=== Task input ===

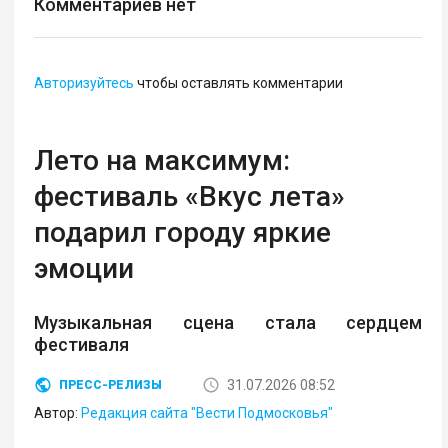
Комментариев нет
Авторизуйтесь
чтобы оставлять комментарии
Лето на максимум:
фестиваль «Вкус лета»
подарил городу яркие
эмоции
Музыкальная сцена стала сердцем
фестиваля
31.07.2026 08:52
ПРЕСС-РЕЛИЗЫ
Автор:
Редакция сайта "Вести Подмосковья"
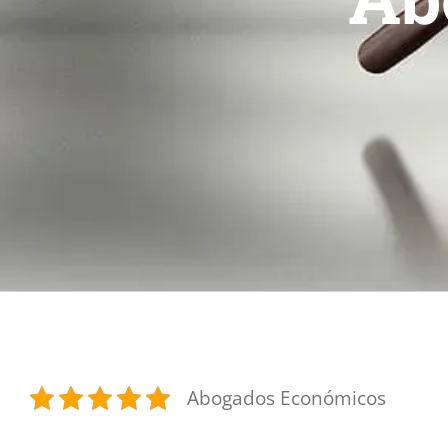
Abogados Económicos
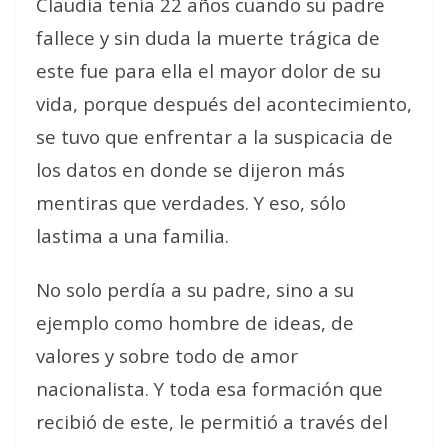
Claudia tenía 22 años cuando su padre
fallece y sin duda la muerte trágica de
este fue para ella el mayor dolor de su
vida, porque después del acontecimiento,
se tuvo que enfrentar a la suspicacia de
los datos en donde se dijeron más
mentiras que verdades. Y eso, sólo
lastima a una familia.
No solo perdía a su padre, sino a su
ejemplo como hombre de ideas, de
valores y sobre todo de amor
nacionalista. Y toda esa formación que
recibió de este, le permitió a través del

===

# Task to carry out:
Only the pictures are to be dropped; all other material above must be repeated exactly.

# Reply to the task:
Комментариев нет
Авторизуйтесь
чтобы оставлять комментарии
Лето на максимум:
фестиваль «Вкус лета»
подарил городу яркие
эмоции
Музыкальная сцена стала сердцем
фестиваля
31.07.2026 08:52
ПРЕСС-РЕЛИЗЫ
Автор:
Редакция сайта "Вести Подмосковья"
Abogados Económicos
Claudia tenía 22 años cuando su padre
fallece y sin duda la muerte trágica de
este fue para ella el mayor dolor de su
vida, porque después del acontecimiento,
se tuvo que enfrentar a la suspicacia de
los datos en donde se dijeron más
mentiras que verdades. Y eso, sólo
lastima a una familia.
No solo perdía a su padre, sino a su
ejemplo como hombre de ideas, de
valores y sobre todo de amor
nacionalista. Y toda esa formación que
recibió de este, le permitió a través del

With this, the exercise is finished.